Will you quote only the lines starting at the one that contains "What is the bounding box of the palm" and ending with the last line of the listing below, inclusive?

[DATA EXCERPTS Boundary: Start]

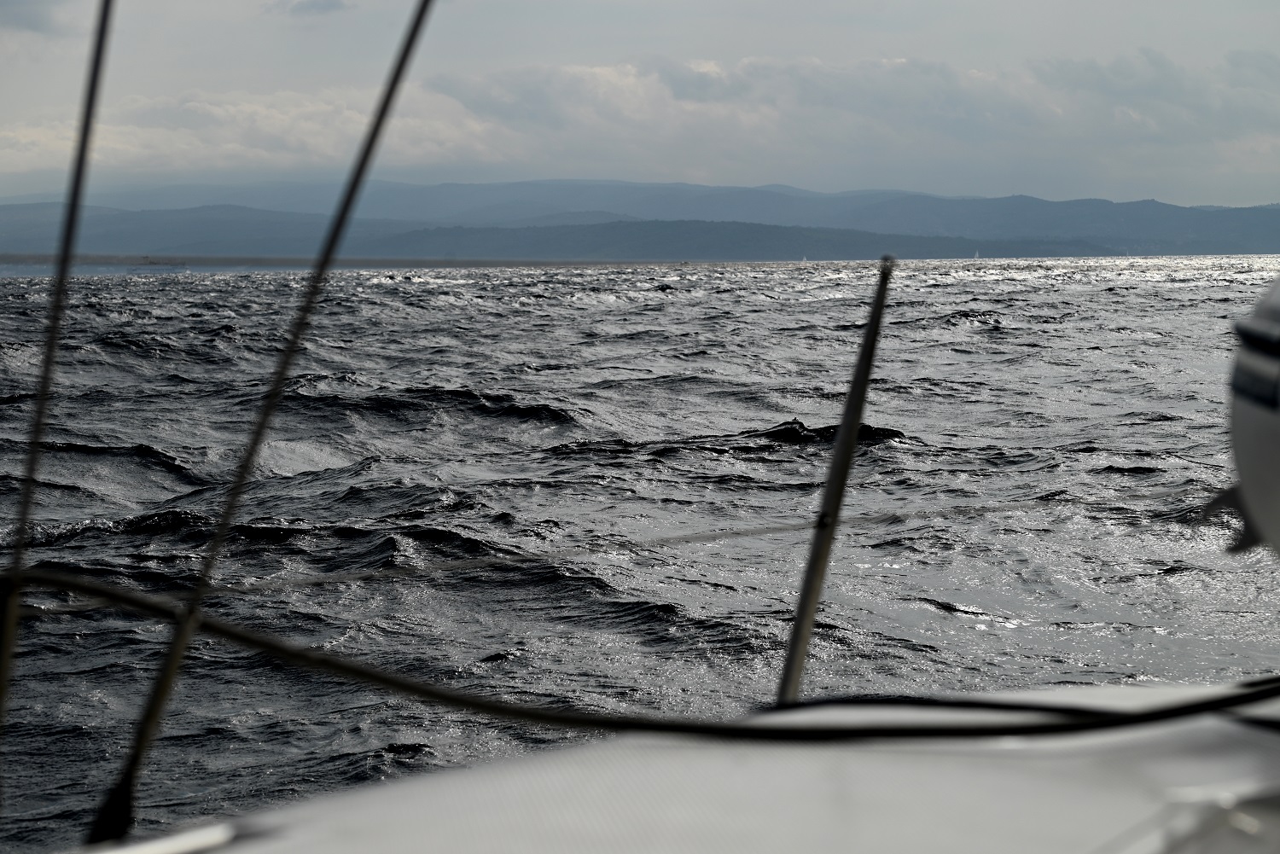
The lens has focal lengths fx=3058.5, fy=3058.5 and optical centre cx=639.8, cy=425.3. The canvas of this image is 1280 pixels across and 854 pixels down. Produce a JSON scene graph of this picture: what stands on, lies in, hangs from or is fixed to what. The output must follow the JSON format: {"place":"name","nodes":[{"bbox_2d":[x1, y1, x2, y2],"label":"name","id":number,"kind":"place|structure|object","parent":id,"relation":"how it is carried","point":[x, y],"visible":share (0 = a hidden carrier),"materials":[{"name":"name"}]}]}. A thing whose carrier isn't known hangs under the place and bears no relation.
{"place":"outdoors","nodes":[
{"label":"outdoors","id":0,"kind":"place"},
{"bbox_2d":[0,0,70,34],"label":"cloud","id":1,"kind":"structure","parent":0,"point":[28,23],"materials":[{"name":"grey"}]},
{"bbox_2d":[0,83,519,177],"label":"cloud","id":2,"kind":"structure","parent":0,"point":[234,145],"materials":[{"name":"white"}]},
{"bbox_2d":[267,0,352,16],"label":"cloud","id":3,"kind":"structure","parent":0,"point":[327,6],"materials":[{"name":"grey"}]},
{"bbox_2d":[0,252,651,268],"label":"shoreline","id":4,"kind":"structure","parent":0,"point":[394,259],"materials":[{"name":"grey"}]},
{"bbox_2d":[0,257,1279,845],"label":"sea","id":5,"kind":"structure","parent":0,"point":[968,636],"materials":[{"name":"grey liquid"}]},
{"bbox_2d":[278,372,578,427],"label":"wave","id":6,"kind":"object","parent":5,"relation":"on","point":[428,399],"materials":[{"name":"grey liquid"}]},
{"bbox_2d":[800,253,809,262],"label":"sailboat","id":7,"kind":"object","parent":5,"relation":"on","point":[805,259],"visible":0.92,"materials":[{"name":"white fabric"}]},
{"bbox_2d":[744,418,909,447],"label":"wave","id":8,"kind":"object","parent":5,"relation":"in","point":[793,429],"visible":0.49,"materials":[{"name":"black"}]},
{"bbox_2d":[972,250,981,260],"label":"sailboat","id":9,"kind":"object","parent":5,"relation":"on","point":[978,255],"visible":0.94,"materials":[{"name":"white fabric"}]},
{"bbox_2d":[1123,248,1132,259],"label":"sailboat","id":10,"kind":"object","parent":5,"relation":"on","point":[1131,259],"visible":0.91,"materials":[{"name":"white fabric"}]},
{"bbox_2d":[0,0,1279,208],"label":"sky","id":11,"kind":"structure","parent":0,"point":[3,14],"materials":[{"name":"grey"}]},
{"bbox_2d":[0,180,1279,261],"label":"mountain range","id":12,"kind":"structure","parent":0,"point":[1188,220],"materials":[{"name":"grey"}]},
{"bbox_2d":[71,676,1279,853],"label":"boat","id":13,"kind":"object","parent":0,"point":[414,782],"visible":0.86,"materials":[{"name":"white plastic"}]},
{"bbox_2d":[0,0,115,814],"label":"rigging wire","id":14,"kind":"object","parent":13,"relation":"attached to","point":[81,158],"visible":0.95,"materials":[{"name":"metal"}]},
{"bbox_2d":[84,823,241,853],"label":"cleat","id":15,"kind":"object","parent":13,"relation":"on","point":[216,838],"visible":0.88,"materials":[{"name":"metal"}]},
{"bbox_2d":[90,0,439,848],"label":"rigging wire","id":16,"kind":"object","parent":13,"relation":"attached to","point":[397,76],"visible":0.99,"materials":[{"name":"black metal"}]},
{"bbox_2d":[0,568,1279,738],"label":"black cable","id":17,"kind":"object","parent":13,"relation":"on","point":[988,733],"visible":0.99,"materials":[{"name":"black plastic"}]},
{"bbox_2d":[773,254,894,706],"label":"metal pole","id":18,"kind":"object","parent":13,"relation":"attached to","point":[788,678],"visible":0.91,"materials":[{"name":"metal"}]},
{"bbox_2d":[0,488,1209,616],"label":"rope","id":19,"kind":"object","parent":18,"relation":"attached to","point":[672,538],"visible":0.94,"materials":[{"name":"plastic"}]},
{"bbox_2d":[1221,273,1279,560],"label":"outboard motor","id":20,"kind":"object","parent":13,"relation":"attached to","point":[1276,299],"visible":0.98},
{"bbox_2d":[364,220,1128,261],"label":"hill","id":21,"kind":"structure","parent":0,"point":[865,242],"materials":[{"name":"grey"}]},
{"bbox_2d":[424,47,1279,167],"label":"cloud","id":22,"kind":"structure","parent":0,"point":[677,98],"materials":[{"name":"white"}]}
]}

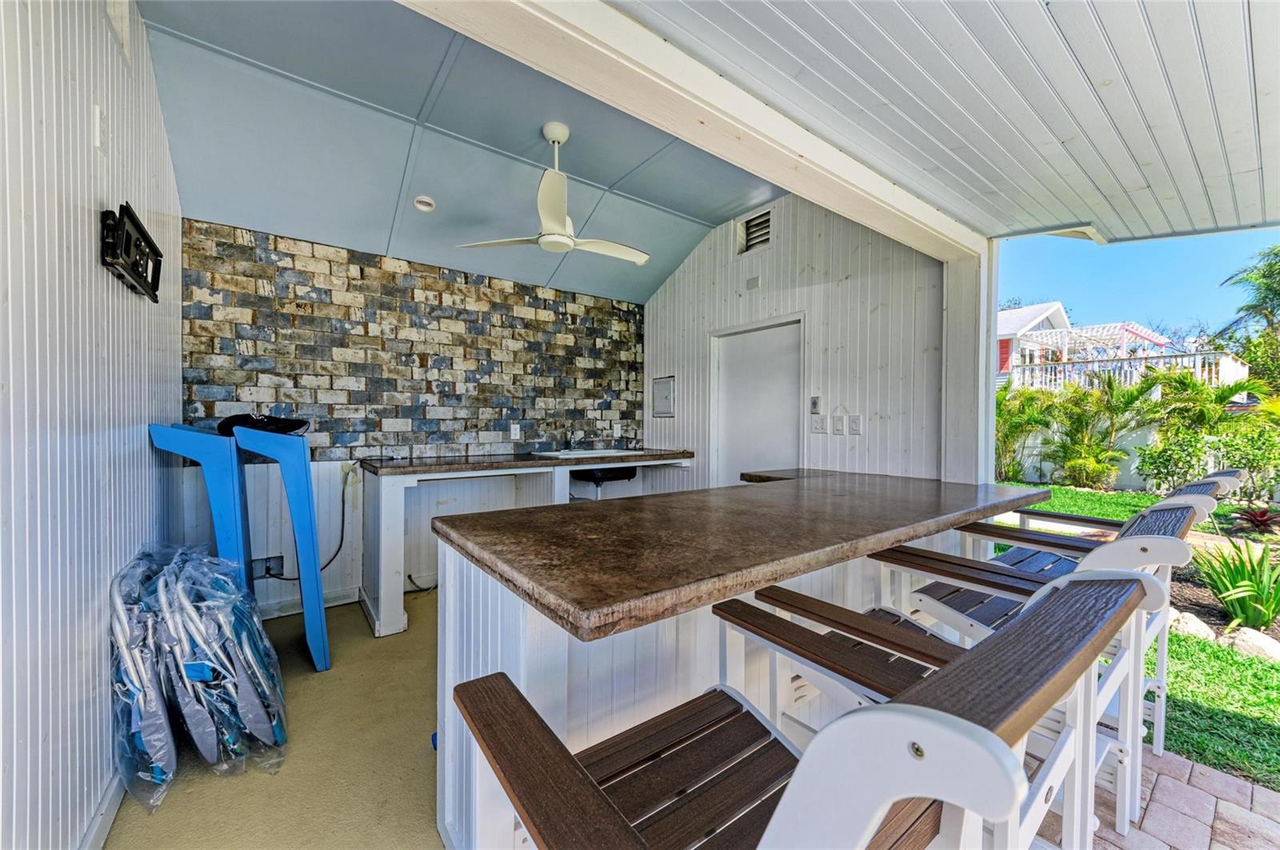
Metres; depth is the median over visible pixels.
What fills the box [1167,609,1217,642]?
rock
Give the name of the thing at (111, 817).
baseboard
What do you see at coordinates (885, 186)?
ceiling beam
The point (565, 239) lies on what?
ceiling fan
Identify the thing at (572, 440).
faucet
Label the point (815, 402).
thermostat
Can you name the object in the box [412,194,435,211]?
recessed light
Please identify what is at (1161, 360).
white railing
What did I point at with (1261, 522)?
red plant
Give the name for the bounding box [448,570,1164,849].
bar chair
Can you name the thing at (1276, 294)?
palm tree
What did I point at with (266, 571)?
wall outlet
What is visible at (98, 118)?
wall plate
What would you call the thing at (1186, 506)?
bar chair
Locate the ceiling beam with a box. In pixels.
[396,0,986,252]
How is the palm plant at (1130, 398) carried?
on the lawn at (1176, 638)
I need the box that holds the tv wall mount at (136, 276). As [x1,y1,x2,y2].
[100,200,163,300]
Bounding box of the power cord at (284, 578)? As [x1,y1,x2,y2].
[258,463,355,581]
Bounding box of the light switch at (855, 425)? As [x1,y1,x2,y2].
[848,415,862,434]
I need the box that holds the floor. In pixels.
[101,588,443,849]
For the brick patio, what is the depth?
1.67 m
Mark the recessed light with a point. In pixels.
(419, 202)
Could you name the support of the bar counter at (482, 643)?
on the floor
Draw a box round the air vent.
[736,208,772,254]
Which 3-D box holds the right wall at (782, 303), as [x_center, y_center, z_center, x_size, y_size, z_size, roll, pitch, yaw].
[0.922,-0.239,3.815,0.140,2.962,2.628,0,1,-37]
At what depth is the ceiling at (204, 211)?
2.67 m
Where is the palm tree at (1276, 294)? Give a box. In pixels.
[1218,243,1279,388]
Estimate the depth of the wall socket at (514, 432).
4.00 m
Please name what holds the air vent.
in the right wall at (782, 303)
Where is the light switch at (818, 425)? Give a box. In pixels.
[809,415,824,433]
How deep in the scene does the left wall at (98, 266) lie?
1.30 m
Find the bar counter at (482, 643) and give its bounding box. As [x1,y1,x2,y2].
[436,486,1021,849]
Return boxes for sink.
[570,464,639,492]
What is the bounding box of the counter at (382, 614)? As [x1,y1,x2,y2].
[360,448,694,635]
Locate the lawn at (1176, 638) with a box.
[984,486,1279,791]
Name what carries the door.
in the right wall at (782, 303)
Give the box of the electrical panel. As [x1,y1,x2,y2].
[651,376,675,416]
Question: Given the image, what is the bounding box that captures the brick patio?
[1036,740,1279,849]
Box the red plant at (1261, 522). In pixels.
[1229,505,1279,536]
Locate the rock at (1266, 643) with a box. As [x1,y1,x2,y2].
[1226,627,1279,661]
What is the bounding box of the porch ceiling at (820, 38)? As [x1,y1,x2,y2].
[616,0,1279,251]
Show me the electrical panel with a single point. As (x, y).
(667, 393)
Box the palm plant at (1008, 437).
[994,384,1059,483]
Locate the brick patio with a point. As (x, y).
(1181, 762)
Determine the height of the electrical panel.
0.361 m
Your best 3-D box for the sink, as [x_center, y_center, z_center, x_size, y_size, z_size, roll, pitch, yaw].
[-0.309,0.438,4.244,0.510,0.264,0.499,0,1,-37]
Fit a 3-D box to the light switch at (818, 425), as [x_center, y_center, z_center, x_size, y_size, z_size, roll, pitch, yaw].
[1.187,-0.003,3.328,0.015,0.121,0.089,0,1,-37]
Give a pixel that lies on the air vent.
(752, 224)
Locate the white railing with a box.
[1008,350,1249,393]
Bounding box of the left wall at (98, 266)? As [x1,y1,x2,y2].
[0,0,183,849]
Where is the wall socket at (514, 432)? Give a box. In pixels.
[509,423,520,439]
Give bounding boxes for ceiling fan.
[456,120,648,263]
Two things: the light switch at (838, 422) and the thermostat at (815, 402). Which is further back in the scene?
the thermostat at (815, 402)
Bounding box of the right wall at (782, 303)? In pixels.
[640,192,951,489]
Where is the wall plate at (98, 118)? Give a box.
[91,104,107,150]
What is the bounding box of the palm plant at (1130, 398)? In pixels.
[1048,371,1165,489]
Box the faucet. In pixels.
[566,429,583,449]
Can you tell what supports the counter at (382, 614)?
on the floor
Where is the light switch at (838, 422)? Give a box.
[832,415,844,434]
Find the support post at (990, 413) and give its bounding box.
[940,239,996,486]
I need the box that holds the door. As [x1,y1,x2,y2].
[709,316,803,486]
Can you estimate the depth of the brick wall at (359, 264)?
3.47 m
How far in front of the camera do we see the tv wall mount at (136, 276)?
1.64 m
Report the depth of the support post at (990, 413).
2.80 m
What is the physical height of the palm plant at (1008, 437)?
1.986 m
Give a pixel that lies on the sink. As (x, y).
(622, 472)
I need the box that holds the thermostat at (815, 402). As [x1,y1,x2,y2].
[808,396,821,413]
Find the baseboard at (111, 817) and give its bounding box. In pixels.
[79,771,124,849]
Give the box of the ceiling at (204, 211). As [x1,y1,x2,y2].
[130,0,779,308]
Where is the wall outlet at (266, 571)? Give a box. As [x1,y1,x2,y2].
[251,554,284,579]
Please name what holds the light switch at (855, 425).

[DATA EXCERPTS Boundary: End]

## WRITTEN SOLUTION
What is the bounding box of the palm plant at (1130, 398)? In pixels.
[1048,371,1165,489]
Box the faucet. In pixels.
[566,429,583,449]
Can you tell what supports the counter at (382, 614)?
on the floor
Where is the light switch at (838, 422)? Give a box.
[832,415,844,434]
Find the support post at (990, 413) and give its bounding box.
[940,239,996,486]
I need the box that holds the door. As [x1,y1,x2,y2].
[709,316,803,486]
Can you estimate the depth of the brick wall at (359, 264)?
3.47 m
How far in front of the camera do we see the tv wall mount at (136, 276)?
1.64 m
Report the depth of the support post at (990, 413).
2.80 m
What is the physical height of the palm plant at (1008, 437)?
1.986 m
Give a pixel that lies on the sink. As (x, y).
(622, 472)
I need the box that holds the thermostat at (815, 402). As [x1,y1,x2,y2].
[808,396,821,413]
Find the baseboard at (111, 817) and give its bounding box. In pixels.
[79,771,124,849]
Give the box of the ceiling at (204, 211). As [x1,y1,x2,y2].
[130,0,779,308]
Where is the wall outlet at (266, 571)? Give a box. As [x1,y1,x2,y2].
[251,554,284,579]
Please name what holds the light switch at (855, 425).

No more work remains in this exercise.